Colburn planting seed for equity

Maryland State Sen. Richard Colburn, Eastern Shore Republican, got a half a loaf.
But, as they say — and as he admits — that is better than no loaf at all.
Early on in the just-completed Maryland legislative session, Colburn introduced a bill to take $500,000 from the funding for the University of Maryland system to establish an agricultural law clinic within the university’s School of Law.
Colburn has been fuming that pre-law students at Maryland have been doing the legal legwork for the Waterkeeper Alliance which is suing both Perdue Farms and Alan and Kristin Hudson, claiming the Hudson farm polluted a nearby stream.
“Many farm groups believe the suit could bankrupt the Hudson family and set a negative precedent for other family farms,” Colburn said. “And a major concern of mine is the necessity for the state to assist farmers in regards to future litigation.”
Gov.
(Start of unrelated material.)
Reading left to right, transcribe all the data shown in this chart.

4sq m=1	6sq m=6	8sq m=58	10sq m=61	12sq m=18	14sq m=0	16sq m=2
Martin O’Malley has shared that concern, writing the law school dean that, in essence, students at a land grant university should not be working against the families for which the land grant system was established.
Colburn’s vision was an agricultural law clinic “dedicated to assisting farmers in the state with estates and trust issues, compliance with environmental laws and other matters necessary to preserve family farms.”
His proposal did not become law in the just-ended session but he managed to get that half a loaf.
Colburn reported: “We successfully amended the budget bill to provide that $250,000 of the University of Maryland — Baltimore’s general operating expenses may only be used by the University System of Maryland institutions for agricultural purposes.”
And he added that those “agricultural purposes” would include “compliance with environmental laws and other matters necessary to preserve family farms.”
True, under that language, as Colburn points out, the $250,000 — or any part of it — could just as well be spent at the University of Maryland Eastern Shore as at the university’s law clinic.
But the point has been made.
If law schools at tax-supported land grant universities are going to field legal “teams,” make sure the game is played on a level field.